Rendez-vous dans 5 ans ? C'est d'ailleurs prévu me direz-vous... La crainte avant de débuter l'exercice était de décider de choix homothétiques (le terme « expert » pour désigner des réductions proportionnelles : un peu et partout). Or, c’est ce qui a été fait en grande partie. A se demander, si, d’une certaine façon, l’exercice a été assez contraint ? (Aie... Ne me tapez pas...). La bosse (extrêmement contraignante, un peu comme l'exercice du Livre blanc d'ailleurs...) ne sera pas arasée en 5/6 ans. Les décisions permettront néanmoins de tenir, à peu prêt, encore jusque-là.

Les grands choix à faire ne seront-ils d’une certaine façon les mêmes ? Nous reparlerons de la dissuasion nucléaire (et son cortège de moyens dédiés…), de certaines trajectoires technologiques (le coût de la performance des matériels n’étant pas remise en cause, mais leur non-don d’ubiquité, oui…), de nos alliances (sans « retour sur investissement » à la hauteur de nos efforts), d'une orientation pour l'externalisation ou non de certaines capacités, d'un modèle nouveau qui dépasse des structures traditionnelles d'organisation (régiments et non GTIA, par exemple), etc.

Enfin, l'importance de la Défense n’est jamais autant ressentie que lorsqu'elle n’existe plus.
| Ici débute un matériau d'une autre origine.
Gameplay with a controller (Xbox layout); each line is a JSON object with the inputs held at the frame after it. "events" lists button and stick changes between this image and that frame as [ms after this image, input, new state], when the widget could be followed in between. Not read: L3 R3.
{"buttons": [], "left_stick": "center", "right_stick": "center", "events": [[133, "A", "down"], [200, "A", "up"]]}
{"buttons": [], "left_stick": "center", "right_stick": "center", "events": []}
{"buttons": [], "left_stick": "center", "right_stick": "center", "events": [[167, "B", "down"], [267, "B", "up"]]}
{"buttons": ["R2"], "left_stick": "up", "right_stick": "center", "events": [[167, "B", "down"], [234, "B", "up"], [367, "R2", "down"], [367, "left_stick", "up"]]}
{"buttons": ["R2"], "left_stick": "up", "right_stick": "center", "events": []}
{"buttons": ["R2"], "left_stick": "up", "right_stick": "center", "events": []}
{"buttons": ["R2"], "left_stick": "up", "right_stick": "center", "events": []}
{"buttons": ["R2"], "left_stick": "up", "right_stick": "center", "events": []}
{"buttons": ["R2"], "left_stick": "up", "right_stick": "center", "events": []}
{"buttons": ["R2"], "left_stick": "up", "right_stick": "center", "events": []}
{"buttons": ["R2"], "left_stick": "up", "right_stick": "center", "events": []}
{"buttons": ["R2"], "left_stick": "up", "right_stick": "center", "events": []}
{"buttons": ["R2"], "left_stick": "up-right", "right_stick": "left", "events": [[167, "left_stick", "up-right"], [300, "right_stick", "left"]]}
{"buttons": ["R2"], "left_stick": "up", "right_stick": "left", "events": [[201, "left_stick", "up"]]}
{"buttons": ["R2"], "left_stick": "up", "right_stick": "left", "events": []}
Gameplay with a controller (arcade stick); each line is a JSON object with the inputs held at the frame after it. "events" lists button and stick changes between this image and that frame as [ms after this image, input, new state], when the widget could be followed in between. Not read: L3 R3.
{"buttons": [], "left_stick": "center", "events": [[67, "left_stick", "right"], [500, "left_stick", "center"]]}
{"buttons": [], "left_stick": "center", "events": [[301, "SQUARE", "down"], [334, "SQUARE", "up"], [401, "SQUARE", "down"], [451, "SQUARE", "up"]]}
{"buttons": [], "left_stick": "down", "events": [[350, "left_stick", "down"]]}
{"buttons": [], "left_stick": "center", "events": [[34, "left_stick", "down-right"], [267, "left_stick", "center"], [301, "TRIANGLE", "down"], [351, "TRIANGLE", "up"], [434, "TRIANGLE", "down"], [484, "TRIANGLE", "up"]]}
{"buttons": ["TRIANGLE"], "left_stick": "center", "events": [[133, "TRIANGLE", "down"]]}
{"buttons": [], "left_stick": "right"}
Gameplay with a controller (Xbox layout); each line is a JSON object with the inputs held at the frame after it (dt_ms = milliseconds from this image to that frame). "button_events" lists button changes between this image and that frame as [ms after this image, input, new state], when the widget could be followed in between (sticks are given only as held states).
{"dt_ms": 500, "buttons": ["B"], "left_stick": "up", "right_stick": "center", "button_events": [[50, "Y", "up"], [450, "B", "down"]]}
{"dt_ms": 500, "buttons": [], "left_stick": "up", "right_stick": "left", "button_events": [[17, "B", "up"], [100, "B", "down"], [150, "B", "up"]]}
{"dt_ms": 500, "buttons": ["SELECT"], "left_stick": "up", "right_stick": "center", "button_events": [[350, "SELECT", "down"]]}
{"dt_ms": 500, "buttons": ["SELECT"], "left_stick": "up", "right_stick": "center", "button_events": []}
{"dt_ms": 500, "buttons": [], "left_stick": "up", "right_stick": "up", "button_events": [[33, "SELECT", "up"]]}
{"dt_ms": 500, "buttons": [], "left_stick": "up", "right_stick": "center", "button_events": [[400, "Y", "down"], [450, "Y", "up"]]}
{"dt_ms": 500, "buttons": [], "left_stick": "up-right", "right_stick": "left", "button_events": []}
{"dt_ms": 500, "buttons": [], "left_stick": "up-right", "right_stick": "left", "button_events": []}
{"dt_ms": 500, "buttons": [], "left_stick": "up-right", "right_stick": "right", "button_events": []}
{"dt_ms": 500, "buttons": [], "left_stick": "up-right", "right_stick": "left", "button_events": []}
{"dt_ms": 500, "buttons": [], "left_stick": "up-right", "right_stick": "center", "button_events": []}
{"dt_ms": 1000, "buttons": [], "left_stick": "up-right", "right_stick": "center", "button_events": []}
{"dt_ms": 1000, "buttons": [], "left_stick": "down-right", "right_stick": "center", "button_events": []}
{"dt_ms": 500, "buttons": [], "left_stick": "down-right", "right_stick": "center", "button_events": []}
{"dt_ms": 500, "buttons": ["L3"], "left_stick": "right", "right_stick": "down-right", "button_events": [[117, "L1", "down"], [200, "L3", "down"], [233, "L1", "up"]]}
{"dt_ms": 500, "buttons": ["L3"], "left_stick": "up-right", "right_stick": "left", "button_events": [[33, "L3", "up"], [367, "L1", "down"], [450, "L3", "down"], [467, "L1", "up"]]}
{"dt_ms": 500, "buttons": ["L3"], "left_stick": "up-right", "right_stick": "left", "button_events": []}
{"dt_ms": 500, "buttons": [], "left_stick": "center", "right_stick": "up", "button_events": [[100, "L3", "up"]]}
Si la prochaine fois, les acteurs de la communauté de Défense pouvaient ne pas se mobiliser seulement quelques jours avant les décisions, cela donnerait une image un peu moins utilitariste et égoïste (tout en valorisant leur capacité d’anticipation). Un tel sursaut n'est pas nécessaire uniquement tous les 5 ans, sinon la phrase de de Gaulle, inscrite dans une salle du SGDSN qui a vu tant de batailles interministérielles, retrouvera encore une fois une certaine actualité : "La Défense ? C’est la première raison d’être de l’Etat. Il ne peut y manquer sans se détruire lui-même !"

A noter : cette analyse est peut-être le dernier symptôme en date de mon syndrome de Stockholm que j’ai potentiellement contracté en passant récemment plusieurs mois dans une structure proche de ce dossier « Livre blanc ». A vous d'en juger... Pour plus d'informations, n'hésitez pas à me contacter via mail ou par les commentaires.

A noter 2 : "Il convient de favoriser l’expression des militaires dans leur contribution au débat public ou interne. Cette faculté doit être offerte à tous les militaires, en particulier à ceux qui sont appelés à servir dans les centres de recherche ou dans les organismes de formation. L’exercice de cette liberté d’expression s’inscrira dans le respect du devoir de réserve et des obligations attachés à leur statut" (page 118).